Cela explique pourquoi le Tractatus a toujours sa place dans une bibliothèque sérieuse de critiques. Un vaste catalogue ne devrait pas seulement recommander des livres faciles à aimer. Il devrait aussi aider les lecteurs à reconnaître quels livres difficiles valent l’effort. Celui de Wittgenstein en fait partie. Non parce que la difficulté serait en soi une vertu, mais parce que la compression du livre a été payée en pensée, et non en obscurité pour elle-même.
Même ainsi, la manière responsable de louer le livre est de le faire avec précision. Il n’est pas universellement émouvant. Il n’est pas universellement convaincant. Il n’est pas une clé maîtresse de toute la philosophie. Ce qu’il est, au meilleur de lui-même, c’est une tentative singulière de purifier le langage philosophique jusqu’au point où l’acte de purification révèle sa propre limite. C’est une ambition profonde, et elle explique à la fois l’admiration que le livre suscite et l’impatience qu’il peut provoquer.
Évaluation finale
Tractatus logico-philosophicus mérite sa place parmi les œuvres brèves centrales de la philosophie moderne parce qu’il associe une audace conceptuelle à une discipline formelle exceptionnelle.

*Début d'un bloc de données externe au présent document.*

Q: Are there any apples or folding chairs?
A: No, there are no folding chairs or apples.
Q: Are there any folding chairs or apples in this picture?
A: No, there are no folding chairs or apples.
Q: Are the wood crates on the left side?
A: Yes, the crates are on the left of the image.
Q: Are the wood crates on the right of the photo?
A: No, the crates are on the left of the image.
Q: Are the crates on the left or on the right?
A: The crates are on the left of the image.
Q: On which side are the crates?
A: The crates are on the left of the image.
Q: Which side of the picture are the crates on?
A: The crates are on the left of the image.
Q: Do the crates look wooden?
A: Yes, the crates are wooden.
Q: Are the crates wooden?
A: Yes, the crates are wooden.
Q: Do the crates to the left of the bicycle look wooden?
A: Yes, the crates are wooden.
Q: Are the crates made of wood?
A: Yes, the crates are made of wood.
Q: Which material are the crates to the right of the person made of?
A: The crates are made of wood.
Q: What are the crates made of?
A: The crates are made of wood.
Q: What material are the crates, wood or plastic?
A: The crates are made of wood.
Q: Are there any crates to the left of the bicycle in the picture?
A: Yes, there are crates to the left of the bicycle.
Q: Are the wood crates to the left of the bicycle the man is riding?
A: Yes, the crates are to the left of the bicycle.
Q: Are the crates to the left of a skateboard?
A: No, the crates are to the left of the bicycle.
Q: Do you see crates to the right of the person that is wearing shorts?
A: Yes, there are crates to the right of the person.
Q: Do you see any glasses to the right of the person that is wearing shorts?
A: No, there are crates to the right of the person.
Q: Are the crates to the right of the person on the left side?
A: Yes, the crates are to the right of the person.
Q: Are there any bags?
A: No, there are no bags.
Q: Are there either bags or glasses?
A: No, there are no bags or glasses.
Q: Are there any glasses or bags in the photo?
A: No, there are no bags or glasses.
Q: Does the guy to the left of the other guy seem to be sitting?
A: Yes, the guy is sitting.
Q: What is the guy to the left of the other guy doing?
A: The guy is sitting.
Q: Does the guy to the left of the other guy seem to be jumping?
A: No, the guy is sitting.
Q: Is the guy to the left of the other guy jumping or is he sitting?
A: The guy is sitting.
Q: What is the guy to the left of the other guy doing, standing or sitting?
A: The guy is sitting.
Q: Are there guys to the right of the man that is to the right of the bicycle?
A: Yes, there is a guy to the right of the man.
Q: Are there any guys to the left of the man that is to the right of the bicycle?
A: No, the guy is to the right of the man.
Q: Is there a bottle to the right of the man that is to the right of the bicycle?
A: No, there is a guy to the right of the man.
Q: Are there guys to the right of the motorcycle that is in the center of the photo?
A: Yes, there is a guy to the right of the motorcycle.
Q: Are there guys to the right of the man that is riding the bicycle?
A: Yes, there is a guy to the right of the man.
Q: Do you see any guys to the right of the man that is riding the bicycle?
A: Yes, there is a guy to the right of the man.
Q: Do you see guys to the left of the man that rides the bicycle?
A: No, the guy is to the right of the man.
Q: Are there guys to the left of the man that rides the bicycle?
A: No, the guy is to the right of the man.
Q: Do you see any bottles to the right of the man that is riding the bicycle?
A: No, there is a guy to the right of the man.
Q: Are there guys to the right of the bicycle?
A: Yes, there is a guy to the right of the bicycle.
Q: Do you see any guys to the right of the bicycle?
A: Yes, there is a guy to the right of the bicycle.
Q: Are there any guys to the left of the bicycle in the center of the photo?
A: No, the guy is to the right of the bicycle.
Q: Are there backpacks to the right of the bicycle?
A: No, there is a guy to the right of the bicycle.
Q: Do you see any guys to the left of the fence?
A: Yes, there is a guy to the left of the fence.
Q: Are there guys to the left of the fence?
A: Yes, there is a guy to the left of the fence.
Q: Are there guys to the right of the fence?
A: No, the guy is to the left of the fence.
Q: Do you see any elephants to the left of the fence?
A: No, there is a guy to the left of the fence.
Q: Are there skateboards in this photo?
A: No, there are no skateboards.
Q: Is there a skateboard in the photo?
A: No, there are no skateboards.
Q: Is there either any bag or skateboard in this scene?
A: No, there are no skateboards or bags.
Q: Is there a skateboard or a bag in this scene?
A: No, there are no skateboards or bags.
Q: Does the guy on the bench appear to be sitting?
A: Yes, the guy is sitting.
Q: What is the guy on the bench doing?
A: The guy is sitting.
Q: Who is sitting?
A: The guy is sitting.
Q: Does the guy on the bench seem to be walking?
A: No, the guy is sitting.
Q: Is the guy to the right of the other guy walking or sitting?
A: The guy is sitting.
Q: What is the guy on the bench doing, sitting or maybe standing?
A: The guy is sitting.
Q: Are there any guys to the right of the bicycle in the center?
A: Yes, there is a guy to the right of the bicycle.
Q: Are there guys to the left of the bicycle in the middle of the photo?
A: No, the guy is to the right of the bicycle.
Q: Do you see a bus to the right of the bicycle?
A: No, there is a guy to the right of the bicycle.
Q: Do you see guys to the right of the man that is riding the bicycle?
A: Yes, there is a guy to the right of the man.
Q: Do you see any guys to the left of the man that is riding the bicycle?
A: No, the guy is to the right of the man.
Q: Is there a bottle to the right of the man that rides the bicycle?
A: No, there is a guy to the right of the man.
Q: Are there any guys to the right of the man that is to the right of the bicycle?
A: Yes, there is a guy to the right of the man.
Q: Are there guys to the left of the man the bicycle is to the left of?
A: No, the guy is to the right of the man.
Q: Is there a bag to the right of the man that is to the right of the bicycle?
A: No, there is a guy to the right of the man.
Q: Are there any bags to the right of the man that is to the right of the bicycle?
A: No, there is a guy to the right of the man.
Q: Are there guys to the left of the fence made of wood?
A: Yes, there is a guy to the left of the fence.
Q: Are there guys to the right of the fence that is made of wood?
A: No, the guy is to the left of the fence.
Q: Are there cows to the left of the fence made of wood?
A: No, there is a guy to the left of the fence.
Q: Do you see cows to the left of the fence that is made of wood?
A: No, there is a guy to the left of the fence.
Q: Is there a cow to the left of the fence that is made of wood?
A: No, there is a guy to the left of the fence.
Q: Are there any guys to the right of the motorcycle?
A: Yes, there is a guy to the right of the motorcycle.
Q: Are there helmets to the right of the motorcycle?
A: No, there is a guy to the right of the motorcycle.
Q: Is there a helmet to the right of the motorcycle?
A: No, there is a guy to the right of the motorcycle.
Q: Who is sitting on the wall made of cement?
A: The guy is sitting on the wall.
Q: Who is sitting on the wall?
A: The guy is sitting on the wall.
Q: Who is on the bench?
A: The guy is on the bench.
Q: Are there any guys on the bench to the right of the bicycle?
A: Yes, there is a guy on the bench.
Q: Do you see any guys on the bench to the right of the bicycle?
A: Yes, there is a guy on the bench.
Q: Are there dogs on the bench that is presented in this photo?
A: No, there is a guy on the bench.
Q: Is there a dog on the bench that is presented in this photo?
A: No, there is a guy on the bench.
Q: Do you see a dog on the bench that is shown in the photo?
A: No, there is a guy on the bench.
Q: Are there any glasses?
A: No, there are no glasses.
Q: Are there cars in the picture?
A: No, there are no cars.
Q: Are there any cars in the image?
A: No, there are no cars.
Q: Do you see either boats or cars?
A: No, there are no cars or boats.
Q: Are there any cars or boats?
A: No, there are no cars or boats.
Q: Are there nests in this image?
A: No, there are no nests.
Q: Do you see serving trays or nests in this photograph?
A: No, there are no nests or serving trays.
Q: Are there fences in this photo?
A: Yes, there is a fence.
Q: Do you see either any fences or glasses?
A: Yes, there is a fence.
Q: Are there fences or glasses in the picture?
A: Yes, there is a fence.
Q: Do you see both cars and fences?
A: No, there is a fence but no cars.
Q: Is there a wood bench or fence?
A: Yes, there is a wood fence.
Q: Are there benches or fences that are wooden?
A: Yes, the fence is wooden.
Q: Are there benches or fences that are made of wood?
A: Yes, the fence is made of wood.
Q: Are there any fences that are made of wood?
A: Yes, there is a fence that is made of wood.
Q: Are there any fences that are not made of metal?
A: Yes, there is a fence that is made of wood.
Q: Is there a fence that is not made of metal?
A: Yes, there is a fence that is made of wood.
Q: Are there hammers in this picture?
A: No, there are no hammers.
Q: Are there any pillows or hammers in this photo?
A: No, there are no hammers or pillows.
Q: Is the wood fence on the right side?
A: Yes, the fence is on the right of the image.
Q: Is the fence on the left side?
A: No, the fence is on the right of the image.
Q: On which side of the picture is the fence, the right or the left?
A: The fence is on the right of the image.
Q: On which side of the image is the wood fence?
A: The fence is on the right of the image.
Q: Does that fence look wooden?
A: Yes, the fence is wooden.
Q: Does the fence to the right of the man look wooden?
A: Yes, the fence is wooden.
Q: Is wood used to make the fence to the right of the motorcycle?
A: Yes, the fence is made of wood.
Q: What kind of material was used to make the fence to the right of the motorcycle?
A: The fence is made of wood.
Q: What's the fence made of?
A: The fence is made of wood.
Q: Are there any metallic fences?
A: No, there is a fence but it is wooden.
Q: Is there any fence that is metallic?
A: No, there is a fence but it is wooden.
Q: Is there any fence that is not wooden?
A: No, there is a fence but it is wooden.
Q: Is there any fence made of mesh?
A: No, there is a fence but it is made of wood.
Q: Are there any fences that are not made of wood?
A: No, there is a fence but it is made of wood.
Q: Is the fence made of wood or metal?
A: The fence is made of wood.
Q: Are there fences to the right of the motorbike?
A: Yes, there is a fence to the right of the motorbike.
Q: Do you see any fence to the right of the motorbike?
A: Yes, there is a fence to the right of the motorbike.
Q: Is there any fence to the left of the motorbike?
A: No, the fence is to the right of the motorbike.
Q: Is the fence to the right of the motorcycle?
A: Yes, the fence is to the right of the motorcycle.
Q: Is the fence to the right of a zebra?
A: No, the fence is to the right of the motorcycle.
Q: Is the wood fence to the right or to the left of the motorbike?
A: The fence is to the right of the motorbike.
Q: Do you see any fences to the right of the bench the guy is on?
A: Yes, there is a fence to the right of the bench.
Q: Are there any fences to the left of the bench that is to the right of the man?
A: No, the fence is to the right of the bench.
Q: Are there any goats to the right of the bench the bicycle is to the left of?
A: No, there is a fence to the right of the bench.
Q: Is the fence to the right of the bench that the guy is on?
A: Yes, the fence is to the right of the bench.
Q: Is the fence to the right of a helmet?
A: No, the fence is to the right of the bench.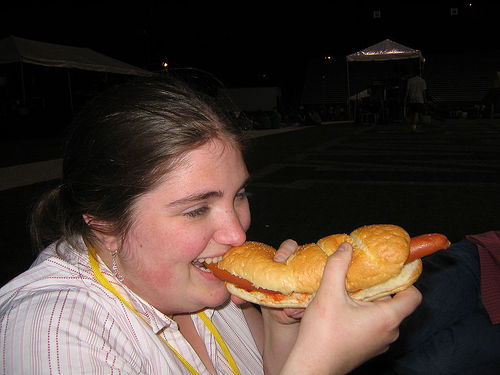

Il pose une question fondamentale avec une intensité rare : de quoi le langage doit-il être fait pour que pensée et monde puissent se rencontrer ? En y répondant, il nous donne un modèle d’ambition philosophique si concentré que même ses échecs restent éclairants.
Mon jugement est nettement favorable, mais avec les réserves exactes qu’une recommandation sérieuse doit comporter. C’est un livre à admirer, à étudier et à discuter, non un livre à remettre à chaque lecteur curieux sans avertissement. Ses meilleures qualités sont inséparables de ses plus difficiles. La compression qui le rend brillant le rend aussi rébarbatif. L’autorité qui le rend mémorable le rend aussi vulnérable à l’excès d’affirmation. Les gestes finaux qui le rendent profond le rendent aussi contesté.
Pour le bon lecteur, toutefois, ce ne sont pas des raisons de s’en tenir à distance. Ce sont la raison même pour laquelle le livre compte. Si vous cherchez une introduction accessible à la philosophie, commencez ailleurs. Si vous voulez l’une des tentatives les plus condensées du XXe siècle pour définir l’étendue du sens et la limite de la parole philosophique, Tractatus logico-philosophicus reste indispensable.